Q. On a pass play that's sent in from the sideline during a game, is there a predetermined receiver who's to get the ball, or does the quarterback make the decision of where to go with the football himself?
A. The quarterback makes the decision on where to go with the ball based on what coverages or call the defense is executing.
Q. We've heard the phrase, "going through his progressions." What does that mean, and how are the progressions determined?
A. It's really a different discussion depending upon each play and the nature of that play. Certain plays could have up to four or five reads in the progression. Certain plays, play-action plays for instance, could have as few as two reads in the progression. Each play is constructed differently. The bottom line is for each play, the quarterback has a routine in terms of how he reads that play out in terms of determining where the ball goes. There often are different triggers in terms of the defensive structure that dictates it. It could be two high safeties, middle of the field open, middle of the field closed. It could be a box count – seven-man box, eight-man box. Some of those generic football terms that you often hear, particularly from a commentator's standpoint, are very critical in determining the progression and where the ball goes from a quarterback's perspective. It's both simple and complex, meaning that different plays have different progressions; there could be different numbers of progressions, but based on the rules per play, it's very black-and-white.
Q. To boil it down, his progressions when the huddle breaks might not the same as his progressions after the ball is snapped?
A. He really has no progressions until the ball is snapped. Sometimes you can pick up pre-snap clues by using false cadences, or sometimes the defense isn't interested in disguising. Then maybe you can glean some information about what your progression might be. But the process of determining where the ball goes doesn't happen for a quarterback until after the ball is snapped.
Q. William Gay has a history of playing well in games against the Ravens. Does a player's past against a particular opponent ever factor into decisions about rotations or playing time that particular week, in the manner that a baseball manager might send out a particular batter to hit against a particular pitcher?

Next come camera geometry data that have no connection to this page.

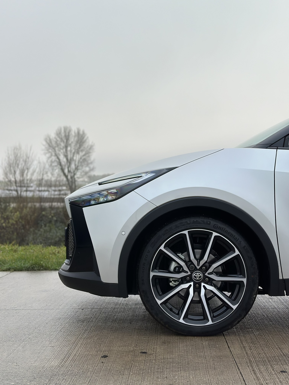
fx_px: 534
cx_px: 144
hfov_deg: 30.3
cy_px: 192
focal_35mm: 48
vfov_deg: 39.7
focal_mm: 6.86
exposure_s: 1/568
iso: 80
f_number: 1.78
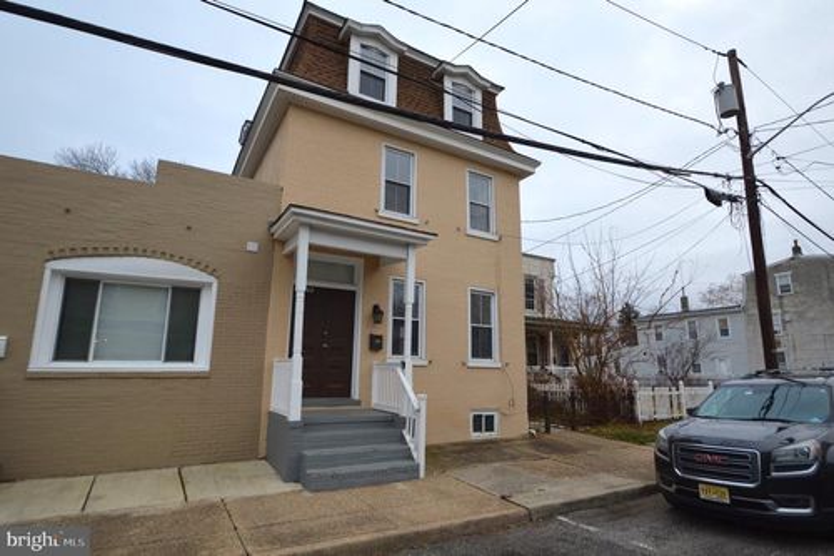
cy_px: 278
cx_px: 417
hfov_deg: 90.0
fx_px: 417
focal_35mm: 18
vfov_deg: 67.3
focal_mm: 12
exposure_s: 1/125
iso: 200
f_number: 5.6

A. I think therein lies the answer to the question, the baseball analogy that a certain guy hits a certain pitcher. It's not that James plays well against the Ravens, but it's the matchups within the game. It's the physical matchups. How does James perform against a certain tackle is usually a determinant in having those types of discussions. Yes, those discussions are had. The personnel elements of the matchups are continually discussed, not only in the early portions of the week but also in-game. A couple of weeks ago we saw that T.J. Watt was faring pretty well against Joe Thomas, better than maybe we anticipated. The matchups themselves are continually discussed, prior to the game and in-game.